A few days ago, the fourth year resident members of the Community of St Anselm departed Lambeth Palace, London. I remember July 4th, 2016 when it was time for my husband and I to leave. It had been an incredible year of formation but there was much excitement in the air as we departed Heathrow Airport for our home city of Melbourne.
Early on in our year, we heard Archbishop Justin Welby set out the vision for the community. One of his aims was for us to find stability.
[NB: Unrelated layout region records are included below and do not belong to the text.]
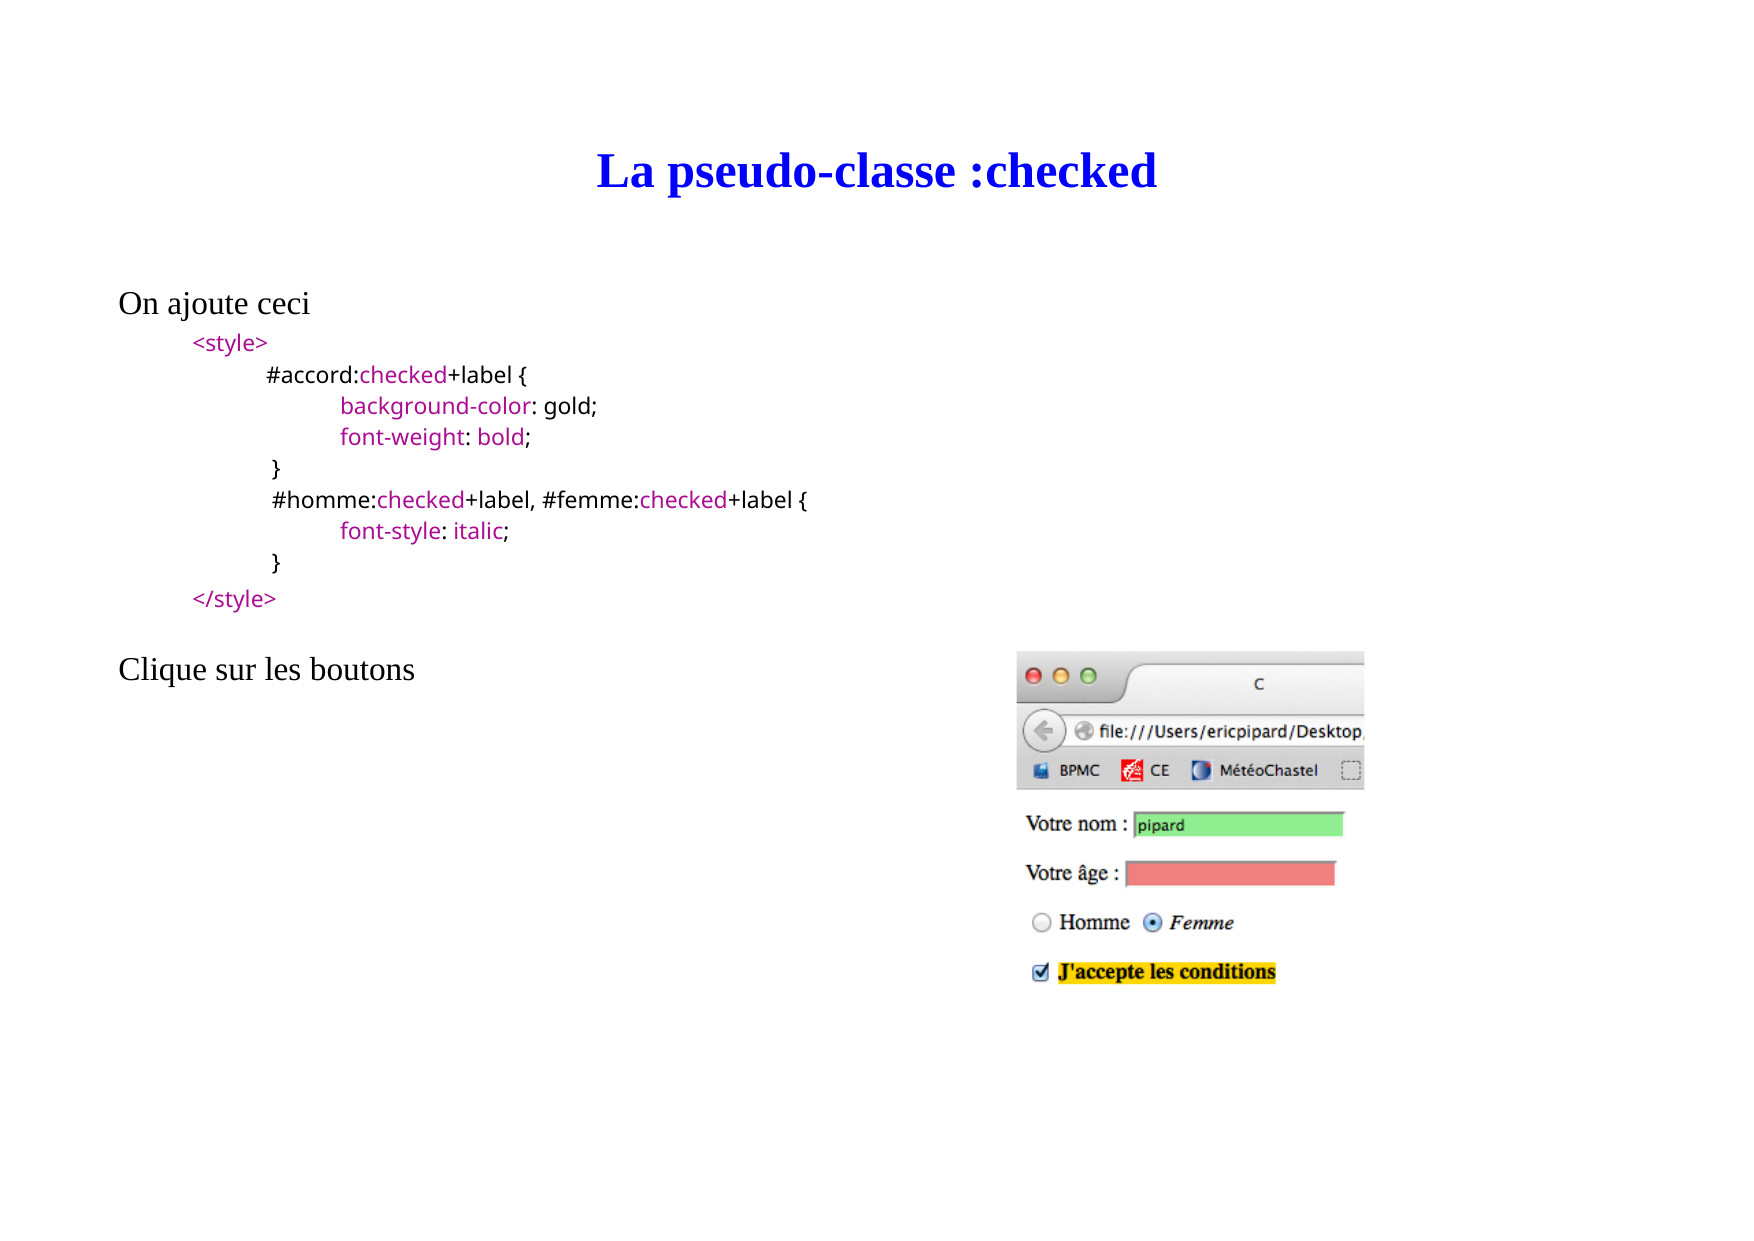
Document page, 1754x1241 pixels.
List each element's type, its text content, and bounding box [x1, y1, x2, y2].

text background-color: gold; [118, 390, 1636, 421]
text Clique sur les boutons [118, 651, 1016, 688]
text [1365, 651, 1636, 688]
text #homme:checked+label, #femme:checked+label { [118, 483, 1636, 515]
text </style> [118, 577, 1636, 614]
text On ajoute ceci [118, 285, 1636, 322]
subtitle La pseudo-classe :checked [118, 143, 1636, 198]
text #accord:checked+label { [118, 358, 1636, 390]
text } [118, 452, 1636, 483]
text font-style: italic; [118, 515, 1636, 546]
text } [118, 546, 1636, 577]
picture [1016, 651, 1365, 1035]
text <style> [118, 322, 1636, 358]
text font-weight: bold; [118, 421, 1636, 452]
“Stability is about being stable in Jesus… the sense of whatever happens around you, you don’t rock around, you’re not knocked off your feet.”Archbishop Justin Welby
The last few years has been an amazing time of growth for my husband and I, in our individual callings, for us spiritually and in the addition of a baby to our family. But we also had to weather quite a few storms, and I definitely found our Year in God’s Time prepared us for that. Part of the stability is found in having a Rule of Life.
What is a Rule of Life?
Many might imagine a Rule of Life to be a list of dos and don’ts. I really love how Thomas Moore explains it in the introduction to The Rule of St Benedict.
“The very word “rule” is connected to many terms that appear contrary to freedom: regulation, ruler (both leader and straight edge), king (rex), correct, rectangle, rectitude, and rectum. At first glance, following a rule doesn’t appear to be a desirable alternative to a materialistic world. But regular, Latin for rule, even in the time of the ancient Romans, also referred to a pattern or a model. The very straight edged rule that keeps things in line can also design a house. From the creative point of view, the monastic rule is an instrument for shaping a particular kind of life for which a person has deep and genuine desire.”Thomas Moore
Historically, monastic communities developed a Rule of Life which emphasised their charism (or, special gift). It provided shape to how they lived, and used as a guide in making decisions. The Community of St Anselm’s Rule of Life is quite broad as it draws inspiration from St Francis, St Ignatius and St Benedict – there are 15 in total and you can read it all here.
Living it out today
One of the questions I’ve been asking since returning home is, how do I live this out as part of a dispersed community? Is the Community of St Anselm Rule of Life still relevant to me, now I’m living roughly 16,893 km from Lambeth Palace?
In my mini-review of The Year of Small Things I mentioned about Sarah (one of the authors) and her husband Tom who lived in a radical community for a time before moving to the suburbs and having kids. The book is about Sarah (and Erin’s) journey to live a radical existence amidst the chaotic life of parenthood in the burbs.
Inspired by The Year of Small Things, from this month I am planning to focus on one aspect of the Community of St Anselm Rule of Life each month. I’ll begin by reflecting on how we lived out this Rule in Community and then choose some small ways I can implement it in my life today. I’ll begin by looking at Rule #1 in August: Learning from Jesus.